Conjointement, le tribunal a aussi alloué une somme de 15 000 € pour les souffrances endurées, c'est-à-dire pour indemniser « toutes les souffrances physiques et psychiques ainsi que les troubles associés endurés par la victime le jour de l’accident ».
Ce jugement est d’une grande importance et cela à double titre.
Tout d’abord parce qu’il reconnait l’existence d’une perte de chance de survie (de 20 000 € ) pour une victime décédée après une heure de coma.
Ensuite, parce qu’il indemnise aussi et de façon distincte les souffrances endurées par la victime.
Nous pourrions vous donner de très nombreux autres exemples de jugements obtenus par les avocats de l’Association qui prennent en compte « la souffrance morale liée à la conscience de mort imminente ».
Le Tribunal de Grande Instance de Pointe à Pitre, dans son jugement du 2 février 2012, a accordé à la famille d’une jeune victime décédée le lendemain de l’accident, une somme de 15 000 € au titre de la souffrance morale de la victime.
Le tribunal a fait une juste appréciation de « la souffrance morale éprouvée par la victime avant son décès en raison de l’angoisse de perdre la vie, de la conscience de la mort immédiate ».
Le tribunal explique sa décision en indiquant « qu’aucun élément ne permet d’exclure le fait que la victime, dont le décès a été constaté le lendemain de l’accident, ait eu conscience de sa mort imminente et en ait éprouvée une souffrance morale ».

**CONSIGNE**
Pour chacune des affirmations suivantes, dites si elle concorde avec le passage sur l'indemnisation des victimes décédées, en répondant par oui ou non et en citant les mots du passage qui tranchent.
(a) Le tribunal a accordé 15 000 € au titre des souffrances endurées.
(b) La victime dont la perte de chance de survie est reconnue est décédée après deux heures de coma.
(c) Dans le jugement du 2 février 2012, la victime est décédée le jour même de l'accident.
Le matériel qui suit est indépendant du passage.

**MATÉRIEL SOURCE**
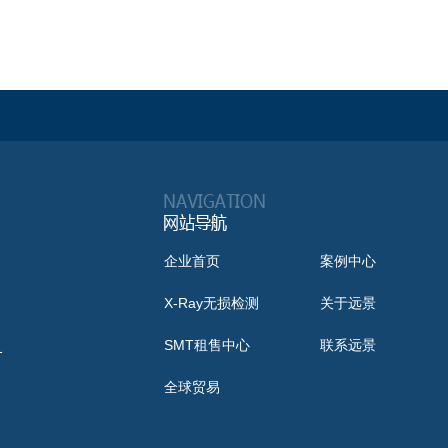
企业首页
案例中心
X-Ray无损检测
关于远景
SMT租售中心
联系远景
1
全球贸易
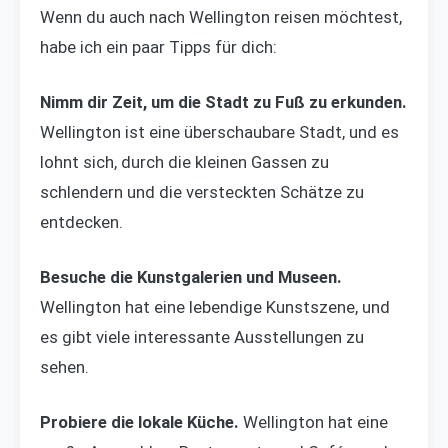
Wenn du auch nach Wellington reisen möchtest,
habe ich ein paar Tipps für dich:
Nimm dir Zeit, um die Stadt zu Fuß zu erkunden.
Wellington ist eine überschaubare Stadt, und es
lohnt sich, durch die kleinen Gassen zu
schlendern und die versteckten Schätze zu
entdecken.
Besuche die Kunstgalerien und Museen.
Wellington hat eine lebendige Kunstszene, und
es gibt viele interessante Ausstellungen zu
sehen.
Probiere die lokale Küche.
Wellington hat eine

**RÉPONSE**
(a) Oui : « une somme de 15 000 € pour les souffrances endurées ».
(b) Non : « pour une victime décédée après une heure de coma ».
(c) Non : « une jeune victime décédée le lendemain de l’accident ».